Extrait ::
========
D’où cette sensation unanime de vivre dans des montagnes russes en permanence. «Tu alternes entre un jour où tu reçois des coups et tu te dis que cela ne marchera jamais et, le lendemain, où tu reçois une bonne nouvelle et tu y crois plus fort que tout», témoigne M. Ducas. «Tout le monde vit des hauts et des bas dans sa vie. Mais l’amplitude est bien plus grande pour un entrepreneur, explique M. Ouellet. Il faut se mettre dans une posture où l’on ne perd jamais : soit on gagne, soit on apprend.»
La passion comme fil conducteur
Autre difficulté couramment vécue : la solitude. «Tu ne peux pas parler de manière ouverte et honnête de tes problèmes à beaucoup de personnes», explique en effet M. Smith. «On entend plusieurs personnes qui se coupent par exemple de leur groupe d’amis, car leur entreprise devient leur obsession. Il ne faut pas négliger pour autant son réseau de soutien moral», affirme Liette Lamonde, de la Fondation Montréal inc.
========
Données enregistrées ::
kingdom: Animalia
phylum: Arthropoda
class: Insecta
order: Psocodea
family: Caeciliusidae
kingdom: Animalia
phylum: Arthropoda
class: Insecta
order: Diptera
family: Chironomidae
========
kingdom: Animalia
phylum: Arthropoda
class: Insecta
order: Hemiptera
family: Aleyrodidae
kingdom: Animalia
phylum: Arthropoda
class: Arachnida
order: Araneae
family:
========
Court exercice 1 :: Reprenez la partie des enregistrements qui s'ouvre sur la ligne contenant « order: Psocodea » et se ferme sur celle contenant « family: Chironomidae », en y renommant « order » en « ordre ». Ne modifiez rien d'autre.
Court exercice 2 :: Prolongez le texte sur les difficultés vécues par les entrepreneurs à partir de sa dernière phrase.

Réponse attendue 1 ::
ordre: Psocodea
family: Caeciliusidae
kingdom: Animalia
phylum: Arthropoda
class: Insecta
ordre: Diptera
family: Chironomidae

Réponse attendue 2 ::
Stephanie Liverani, de Unsplash, voit ici un avantage de s’être lancée en affaires avec son mari. «Cela aurait été compliqué, sinon, de lui expliquer pourquoi je travaille tout le temps. La somme de sacrifices à faire est vraiment importante.» L’entrepreneuriat devient alors une épreuve de persévérance.
«Quand les temps deviennent difficiles, la plupart abandonnent, sauf ceux qui ont un attachement personnel, durable et profond au problème qu’ils veulent résoudre», affirme M. Ouellet, également auteur d’un livre intitulé Le bonheur comme plan d’affaires. «Je ne perds jamais de vue l’objectif central qui est de réduire le nombre d’automobiles sur les routes. C’est comme une obligation morale», atteste M. Ducas. «La détermination et la passion sont deux très grandes qualités pour entreprendre», conclut Mme Lamonde.